Loin de Paris, destin tragique dans la Pologne soviétique de l’après-guerre

Lukasz Wojciechowski nous avait emballé avec Soleil mécanique et Dum Dum, deux albums situés pendant l’entre-deux-guerres. Il revient avec Loin de Paris, un récit familial en Pologne qui démarre au début des années 1950. Toujours adepte du noir et blanc et d’un dessin minimaliste “fil de fer”, l’auteur polonais parvient cette fois à rendre toute l’émotion d’un destin tragique qui le touche de près. Brillant.
AutoCAD est un logiciel de dessin que les architectes utilisent pour réaliser des plans, un outil qui simplifie considérablement la pratique du dessin industriel. L’utiliser pour créer des bandes dessinées dans un style “fil de fer” très minimaliste est presque une aberration. Lukasz Wojciechowski, architecte de son état, s’est pourtant lancé ce défi depuis cinq ans. Pour réussir son pari, il a dû adapter les codes du 9e art, multiplier les astuces, inventer des procédés. Avec une telle économie de moyen, différencier les personnages, représenter les décors, donner du mouvement, enchainer les dialogues est en effet un vrai tour de force.

A chaque difficulté, Lukasz Wojciechowski trouve une solution, souvent brillante*. Le résultat est stupéfiant de finesse et d’intelligence. On n’est pas ici dans une posture “arty” ou une volonté de se démarquer à tout prix, mais plutôt dans une utilisation optimale des outils que l’auteur a à sa disposition. Certes, il faut un peu de temps pour s’immerger dans une bande dessinée d’apparence aride et qui demande un peu d’adaptation de lecture. Mais une fois cette étape passée, on est captivé par la narration, ébloui par l’inventivité. Avec Loin de Paris, Lukasz Wojciechowski ajoute une corde à son arc en s’aventurant sur le terrain des sentiments.

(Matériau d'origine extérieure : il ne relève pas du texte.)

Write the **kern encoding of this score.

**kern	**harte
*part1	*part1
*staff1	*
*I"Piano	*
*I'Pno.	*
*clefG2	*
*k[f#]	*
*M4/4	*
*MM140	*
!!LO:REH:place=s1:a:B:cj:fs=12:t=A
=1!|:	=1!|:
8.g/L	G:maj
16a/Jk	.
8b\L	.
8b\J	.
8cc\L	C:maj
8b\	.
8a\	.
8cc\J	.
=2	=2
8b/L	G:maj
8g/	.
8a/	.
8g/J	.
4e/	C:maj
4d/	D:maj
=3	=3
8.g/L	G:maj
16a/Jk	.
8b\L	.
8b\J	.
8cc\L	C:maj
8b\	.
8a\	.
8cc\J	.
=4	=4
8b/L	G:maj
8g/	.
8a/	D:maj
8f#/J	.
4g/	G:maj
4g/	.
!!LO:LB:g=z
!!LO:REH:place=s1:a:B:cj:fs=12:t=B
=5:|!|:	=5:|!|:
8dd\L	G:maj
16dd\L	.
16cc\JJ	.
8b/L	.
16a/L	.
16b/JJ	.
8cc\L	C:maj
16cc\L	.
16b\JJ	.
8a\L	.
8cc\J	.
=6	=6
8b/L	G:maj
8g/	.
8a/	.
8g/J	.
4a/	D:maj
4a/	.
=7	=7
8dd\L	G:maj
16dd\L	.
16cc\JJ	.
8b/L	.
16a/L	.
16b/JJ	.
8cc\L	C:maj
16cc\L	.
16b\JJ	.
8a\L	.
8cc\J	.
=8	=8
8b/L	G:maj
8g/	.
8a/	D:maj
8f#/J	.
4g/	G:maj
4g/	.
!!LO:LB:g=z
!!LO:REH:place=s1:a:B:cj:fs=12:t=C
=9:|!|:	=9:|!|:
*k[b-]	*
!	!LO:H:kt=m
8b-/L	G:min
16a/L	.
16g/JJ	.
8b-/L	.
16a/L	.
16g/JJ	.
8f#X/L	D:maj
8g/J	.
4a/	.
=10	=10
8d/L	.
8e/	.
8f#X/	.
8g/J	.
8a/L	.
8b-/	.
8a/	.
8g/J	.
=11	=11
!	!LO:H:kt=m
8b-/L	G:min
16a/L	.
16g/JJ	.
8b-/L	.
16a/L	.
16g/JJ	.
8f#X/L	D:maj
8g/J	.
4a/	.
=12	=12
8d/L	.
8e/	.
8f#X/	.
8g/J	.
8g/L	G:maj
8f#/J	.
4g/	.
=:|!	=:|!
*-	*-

Le quotidien d’une famille polonaise
L’album commence en mars 1953 avec l’annonce de la mort de Staline lors d’une séance de cinéma. Se croyant, à tort, protégé par l’obscurité de la salle, un spectateur ose crier “Hourra !”. Nous sommes en Pologne, et le décor est planté en quelques cases. Zofia et Stanislaw Wachowicz, présents dans le cinéma, vivent chichement dans un petit village non loin de la ville de Zielona Góra, près de la frontière allemande. Elle est bibliothécaire, il travaille dans le bâtiment, ils ont un jeune garçon. Loin de Paris montre les privations, de biens de consommation comme de liberté, qui régissent le pays. Et le quotidien d’une famille qui trouve le bonheur où elle peut.
La venue d’un second enfant et les fréquentes cartes postales d’Anna, la sœurs de Zofia qui a pu s’installer à Paris, sont comme deux rayons de soleil qui aident à supporter l’ordre soviétique. En 1960, le décès accidentel de Stanislaw est un tragique point de bascule pour la famille Wachowski. Plus rien ne sera pareil et la vie de Zofia, prisonnière de sa condition de veuve, prend un tournant dramatique, remarquablement narré par Lukasz Wojciechowski, son propre petit-fils qui n’a pas eu la chance de la connaître. Pouvait-on imaginer récit aussi poignant avec un dessin aussi simplifié ? Sûrement pas. La (bonne) surprise n’en est que plus inattendue et enthousiasmante.

Témoignage de premier plan
Loin de Paris, nourri par les souvenirs familiaux de l’auteur, est un témoignage de premier plan sur la vie ordinaire dans un village d’une Pologne sous la coupe de l’URSS. Les magasins vides, l’omniprésence de la police, la méfiance entre les habitants sont des sujets connus. La propagande anti-occidentale aux actualités cinématographiques, la perception de l’opulente Europe de l’Ouest ainsi que les aspirations intimes des personnages principaux se rencontrent beaucoup moins dans la bande dessinée franco-belge. Une qualité de plus pour l’album de Lukasz Wojciechowski à côté duquel il ne faudra pas passer.

* : Ce qui a valu à Soleil mécanique d’être sélectionné par Cases d’Histoire dans les 10 meilleures BD historiques de l’année 2021 et Dum Dum dans les 3 de l’année 2023.
Loin de Paris. Lukasz Wojciechowski (scénario et dessin). Çà et Là. 256 pages. 22 euros.